As a side note, I don't even know how Amazon managed to detect that Honey was installed. I can think of two possibilities. First, maybe the twitter poster had the Amazon extension installed too. With the "management" permission, it might be able to detect Honey by itself. I tried it, but I didn't get a warning.

The other possibility is that they're running a bit of javascript code client-side, sometime after the page loads, that detects Honey. Sites do stuff like that with ad blockers frequently, and it's fairly trivial.

For example, I uploaded a small file called "ads.js" to my site (view it here), which is basically guaranteed to be blocked by ad blockers. Then below, on this post only, I attempt to load the script and run a second script that detects whether the variable in that file was created. If it wasn't, then your ad blocker blocked the "ads.js" script. Try disabling your ad blocker and refresh the page, and the message below should change.

No Adblocker!

Since Honey probably injects something into the page to help users get the best deal, Amazon could inject some code into their page that inspects the DOM for some element that they know Honey creates, and then display a warning at the top.

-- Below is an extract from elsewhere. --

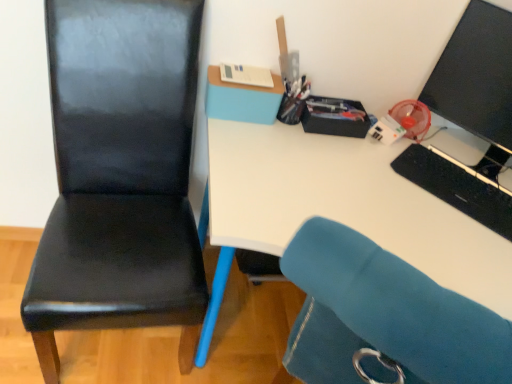
This screenshot has width=512, height=384. What are the coordinates of `free point in front of black matte keyboard at right` in the screenshot? It's located at (458, 245).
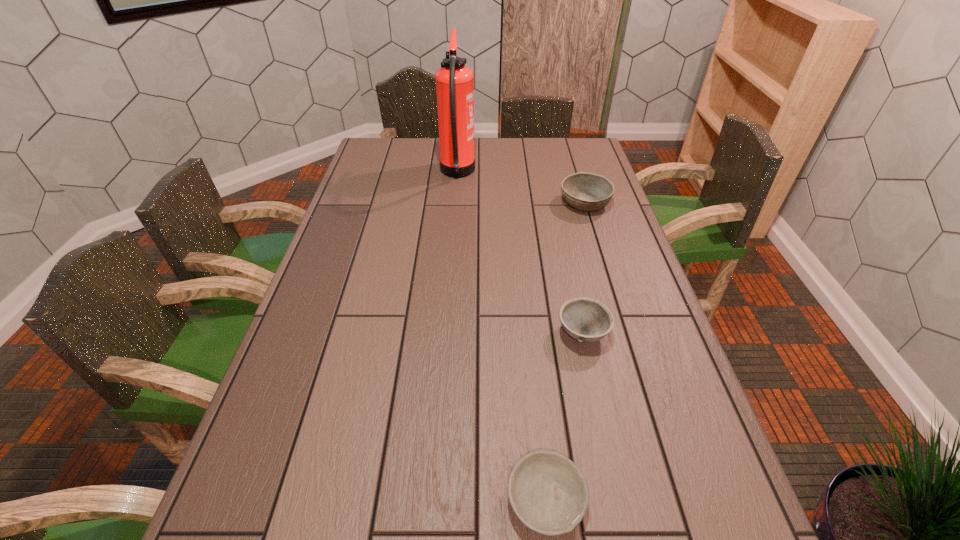
Locate which bowl ranks second in proximity to the farthest bowl. Please provide its 2D coordinates. Your answer should be formatted as a tuple, i.e. [(x, y)], where the tuple contains the x and y coordinates of a point satisfying the conditions above.

[(549, 494)]

Where is `bowl that is the closest one to the tallest object`? The image size is (960, 540). bowl that is the closest one to the tallest object is located at coordinates 588,192.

Conflict of interest, anyone?


There's so much caring going on, I'm getting weepy

I could go on and on with other examples, but the moral of the story is that when a company rolls out a new "feature" that exchanges your personal data - especially something they wouldn't otherwise have access to - in exchange for a little convenience, take a second or two to think about what they stand to profit from it.

Once that data is in their hands, you can't do much about it, and they may be able to profit from it any way they like for a long time.